#### [THE EXERCISE]
Convert the lines below, from the line containing "genus: Boissonneaua" up to and including the line containing "genus: Stenotaphrum", into a JSON list of strings with one string per line, leaving out any blank lines.

#### [Collected data entries]
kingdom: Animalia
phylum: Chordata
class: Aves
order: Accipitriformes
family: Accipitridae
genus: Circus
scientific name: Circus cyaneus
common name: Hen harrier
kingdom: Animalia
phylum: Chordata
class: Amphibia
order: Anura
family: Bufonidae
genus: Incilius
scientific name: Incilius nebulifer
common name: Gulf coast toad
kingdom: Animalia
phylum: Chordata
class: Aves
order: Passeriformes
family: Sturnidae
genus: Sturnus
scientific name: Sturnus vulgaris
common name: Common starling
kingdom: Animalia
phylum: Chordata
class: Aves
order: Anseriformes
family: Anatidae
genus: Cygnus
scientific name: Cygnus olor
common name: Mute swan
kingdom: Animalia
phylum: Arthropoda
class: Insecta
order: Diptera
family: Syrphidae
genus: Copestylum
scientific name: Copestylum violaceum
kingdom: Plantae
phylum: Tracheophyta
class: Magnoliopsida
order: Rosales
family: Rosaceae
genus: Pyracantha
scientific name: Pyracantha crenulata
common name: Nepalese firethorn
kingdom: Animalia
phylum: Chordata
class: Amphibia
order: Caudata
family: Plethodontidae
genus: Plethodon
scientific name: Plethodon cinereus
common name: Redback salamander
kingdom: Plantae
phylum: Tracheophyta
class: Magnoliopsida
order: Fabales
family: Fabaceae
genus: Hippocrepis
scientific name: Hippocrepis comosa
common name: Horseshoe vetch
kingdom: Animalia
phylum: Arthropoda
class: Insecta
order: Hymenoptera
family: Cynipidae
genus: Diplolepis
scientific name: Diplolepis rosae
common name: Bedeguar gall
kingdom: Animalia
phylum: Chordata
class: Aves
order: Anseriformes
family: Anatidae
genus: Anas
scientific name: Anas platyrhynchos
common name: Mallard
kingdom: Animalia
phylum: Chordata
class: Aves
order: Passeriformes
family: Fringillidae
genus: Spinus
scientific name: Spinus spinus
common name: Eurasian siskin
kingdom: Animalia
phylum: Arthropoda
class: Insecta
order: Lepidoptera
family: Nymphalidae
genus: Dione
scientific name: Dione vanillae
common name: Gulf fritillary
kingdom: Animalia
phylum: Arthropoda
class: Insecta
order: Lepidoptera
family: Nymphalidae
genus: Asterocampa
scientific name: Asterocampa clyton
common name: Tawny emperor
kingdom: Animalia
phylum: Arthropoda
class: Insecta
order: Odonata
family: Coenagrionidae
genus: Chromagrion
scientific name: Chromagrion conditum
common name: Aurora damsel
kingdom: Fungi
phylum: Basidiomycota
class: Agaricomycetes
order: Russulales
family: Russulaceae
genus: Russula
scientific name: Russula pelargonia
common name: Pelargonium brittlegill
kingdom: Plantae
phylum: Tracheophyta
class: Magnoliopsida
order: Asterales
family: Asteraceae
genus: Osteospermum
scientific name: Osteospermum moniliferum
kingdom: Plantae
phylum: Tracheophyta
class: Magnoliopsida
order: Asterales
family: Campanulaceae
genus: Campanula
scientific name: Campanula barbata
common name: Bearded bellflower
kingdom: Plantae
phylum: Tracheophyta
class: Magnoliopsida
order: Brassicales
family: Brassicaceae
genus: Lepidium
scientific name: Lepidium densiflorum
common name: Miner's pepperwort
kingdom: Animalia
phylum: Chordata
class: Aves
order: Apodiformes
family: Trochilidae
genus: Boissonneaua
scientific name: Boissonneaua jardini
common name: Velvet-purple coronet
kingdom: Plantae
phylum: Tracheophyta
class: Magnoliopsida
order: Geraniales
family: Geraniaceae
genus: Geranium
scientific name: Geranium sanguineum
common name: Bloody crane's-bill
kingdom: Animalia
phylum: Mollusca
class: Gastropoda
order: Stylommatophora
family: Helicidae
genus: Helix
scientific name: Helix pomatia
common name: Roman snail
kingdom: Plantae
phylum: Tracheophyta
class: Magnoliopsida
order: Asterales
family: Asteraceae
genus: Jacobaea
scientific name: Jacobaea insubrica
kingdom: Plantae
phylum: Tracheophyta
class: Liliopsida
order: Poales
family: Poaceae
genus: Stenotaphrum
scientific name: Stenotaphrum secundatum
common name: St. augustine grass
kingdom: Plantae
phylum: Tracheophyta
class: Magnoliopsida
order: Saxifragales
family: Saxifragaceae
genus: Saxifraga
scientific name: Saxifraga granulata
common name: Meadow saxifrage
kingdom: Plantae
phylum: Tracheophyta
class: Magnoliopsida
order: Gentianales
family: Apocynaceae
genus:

#### [IN RESPONSE]
[
  "genus: Boissonneaua",
  "scientific name: Boissonneaua jardini",
  "common name: Velvet-purple coronet",
  "kingdom: Plantae",
  "phylum: Tracheophyta",
  "class: Magnoliopsida",
  "order: Geraniales",
  "family: Geraniaceae",
  "genus: Geranium",
  "scientific name: Geranium sanguineum",
  "common name: Bloody crane's-bill",
  "kingdom: Animalia",
  "phylum: Mollusca",
  "class: Gastropoda",
  "order: Stylommatophora",
  "family: Helicidae",
  "genus: Helix",
  "scientific name: Helix pomatia",
  "common name: Roman snail",
  "kingdom: Plantae",
  "phylum: Tracheophyta",
  "class: Magnoliopsida",
  "order: Asterales",
  "family: Asteraceae",
  "genus: Jacobaea",
  "scientific name: Jacobaea insubrica",
  "kingdom: Plantae",
  "phylum: Tracheophyta",
  "class: Liliopsida",
  "order: Poales",
  "family: Poaceae",
  "genus: Stenotaphrum"
]